Improving the model components of a model-based agent so that they conform better with reality is almost always a good idea, regardless of the external performance standard. In a sense, the performance standard distinguishes part of the incoming percept as a reward (or penalty) that provides direct feedback on the quality of the agent’s behavior. More generally, human choices can provide information about human preferences.

Learning in intelligent agents can be summarized as a process of modification of each component of the agent to bring the components into closer agreement with the available feedback information, thereby improving the overall performance of the agent.

2.4.7 How the components of agent programs work

Roughly speaking, we can place the representations along an axis of increasing complexity and expressive power—atomic, factored, and structured.

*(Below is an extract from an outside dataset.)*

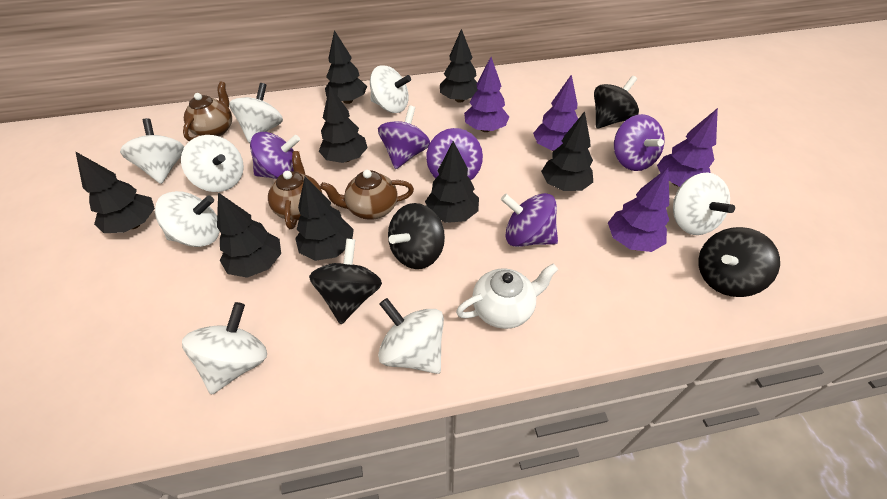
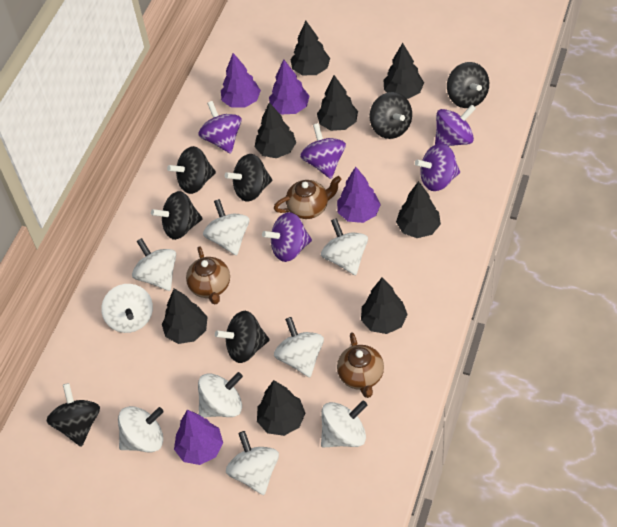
black spinning top: 4 -> 7
white spinning top: 8 -> 9
white teapot: 1 -> 0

In an atomic representation each state of the world is indivisible—it has no internal structure. The standard algorithms underlying search and game-playing, hidden Markov models, and Markov decision processes all work with atomic representations.

A factored representation splits up each state into a fixed set of variables or attributes, each of which can have a value. Many important areas of AI are based on factored representations, including constraint satisfaction algorithms, propositional logic, planning, Bayesian networks, and various machine learning algorithms.

In a Structured representation, objects and their various and varying relationships can be described explicitly. Structured representations underlie relational databases and first-order logic, first-order probability models, and much of natural language understanding.

The axis along which atomic, factored, and structured representations lie is the axis of increasing expressiveness. Roughly speaking, a more expressive representation can capture, at least as concisely, everything a less expressive one can capture, plus some more.

Another axis for representation involves the mapping of concepts to locations in physical memory, whether in a computer or in a brain. If there is a one-to-one mapping between concepts and memory locations, we call that a localist representation. On the other hand, if the representation of a concept is spread over many memory locations, and each memory location is employed as part of the representation of multiple different concepts, we call that a distributed representation. Distributed representations are more robust against noise and information loss.